[DOCUMENT TEXT]
GSB# 2010-2380
UNION# 2010-0224-0031
IN THE MATTER OF AN ARBITRATION
Under
THE CROWN EMPLOYEES COLLECTIVE BARGAINING ACT
Before
THE GRIEVANCE SETTLEMENT BOARD
BETWEEN
Ontario Public Service Employees Union (Lefkowitz)
Union
- and -
The Crown in Right of Ontario (Community Safety and Correctional Services)
Employer
BEFORE
Felicity D. Briggs
Vice-Chair
FOR THE UNION
Eric del Junco Counsel
FOR THE EMPLOYER
Peter Dailleboust Ministry of Government Services Counsel
HEARING
February 21, 2013.
Decision
1The grievor, Marsha Lefkowitz is a Registered Nurse who worked at the Owen Sound Jail until its closure. During the course of her employment she filed a grievance that alleged various violations of the collective agreement and statute as a result of being verbally assaulted by the Operational Manager. It was said by the Union that the incident constituted an egregious act of misconduct causing significant emotional harm.
2By way of remedy the grievor is seeking, amongst other things, an amount of fifty thousand dollars in general damages for the “stress, embarrassment humiliation and violation of her rights.”

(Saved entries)
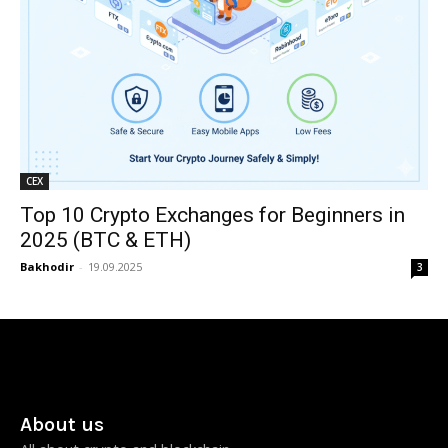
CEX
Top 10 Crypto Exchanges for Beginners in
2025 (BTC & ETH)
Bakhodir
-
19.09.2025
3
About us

==

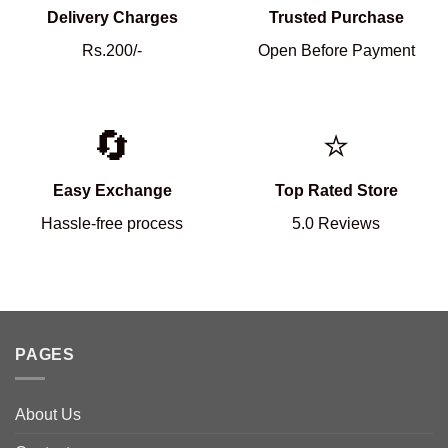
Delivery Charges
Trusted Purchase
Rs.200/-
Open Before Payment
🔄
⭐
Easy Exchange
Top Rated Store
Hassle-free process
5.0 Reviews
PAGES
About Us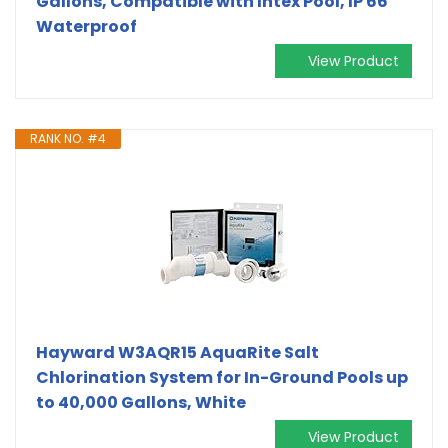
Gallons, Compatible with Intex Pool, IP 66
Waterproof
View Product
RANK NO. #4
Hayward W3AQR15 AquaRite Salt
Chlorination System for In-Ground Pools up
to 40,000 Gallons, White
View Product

[QUESTIONS]
1. Decide whether each statement agrees with the arbitration decision. Answer yes or no for each, and quote the deciding words from the text.
(a) The grievor worked at the Owen Sound Jail until it closed.
(b) The grievor is seeking twenty-five thousand dollars in general damages.
(c) The hearing took place in 2012.
2. According to the arbitration decision, who allegedly verbally assaulted the grievor?
3. List every person named in the arbitration decision.

[SOLUTIONS BY TASK]
1.
(a) Yes: "worked at the Owen Sound Jail until its closure"
(b) No: "an amount of fifty thousand dollars in general damages"
(c) No: "February 21, 2013."

2. The Operational Manager.

3. Marsha Lefkowitz, Felicity D. Briggs, Eric del Junco, Peter Dailleboust